[Exercise aim] Continue the integer sequence entry about Stirling's approximation to k!, picking up after its final line.

[Selected excerpt]
+++

OFFSET
1,4
COMMENTS
Is a(n) = A005578(n-2) for n >= 2?
A proof would likely follow from applying Stirling's formula to k!. - R. J. Mathar, Oct 07 2014
a(n) is the least k such that the Stirling approximation to k! underestimates the real value by a factor of less than 1/2^k. The MathWorld link notes that replacing sqrt(2k) with sqrt(2k+1/3) in Stirling's approximation gives a much closer approximation of k!, which leads to the formula a(n) = ceiling(2^n/12). - Charlie Neder, Mar 06 2019 [corrected by Jon E. Schoenfield, Dec 18 2022]
REFERENCES
Steven R. Finch, Mathematical Constants, Cambridge University Press, 2003, p. 18 (Stirling's formula).

+++

[Data]
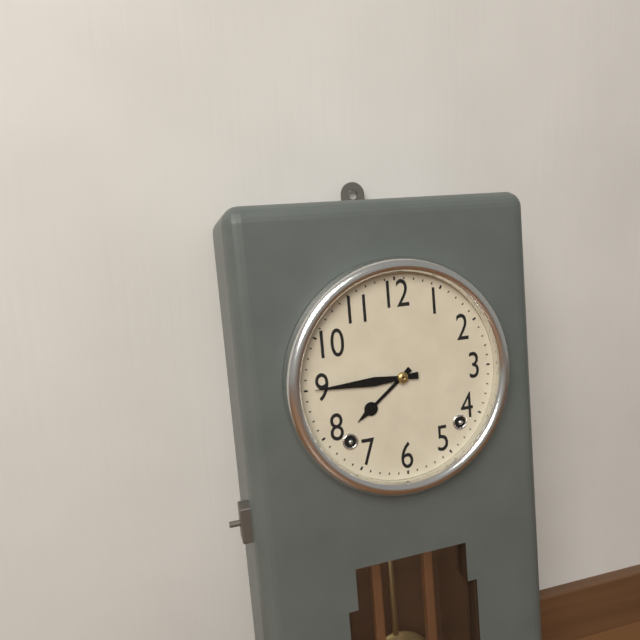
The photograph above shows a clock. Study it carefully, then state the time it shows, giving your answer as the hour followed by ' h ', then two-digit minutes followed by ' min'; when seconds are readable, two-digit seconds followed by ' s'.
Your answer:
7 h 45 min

+++

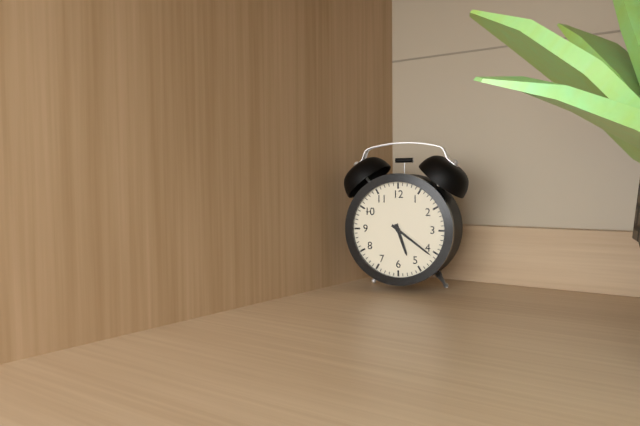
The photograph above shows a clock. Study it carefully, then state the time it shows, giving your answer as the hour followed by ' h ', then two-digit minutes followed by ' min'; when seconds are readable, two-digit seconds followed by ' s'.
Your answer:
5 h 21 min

+++

[Output of the task]
LINKS
Eric Weisstein's World of Mathematics, Stirling's Approximation.
MATHEMATICA
z = 100; s[n_] := s[n] = (n!*E^n)/(Sqrt[2*Pi]*n^(n + 1/2));
N[Table[s[n], {n, 1, z}], 10]
f[n_] := f[n] = Select[Range[6000], s[#] - 1 < 1/2^n &, 1]
Flatten[Table[f[n], {n, 1, z}]]
(* alternate program *)
Table[k=1; Monitor[Parallelize[While[True, If[((Factorial[k]*Exp[k])/(Sqrt[2*Pi]*k^(k+(1/2))))-1<1/2^n, Break[]]; k++]; k], k], {n, 1, 10}] (* J.W.L. (Jan) Eerland, Dec 08 2022 *)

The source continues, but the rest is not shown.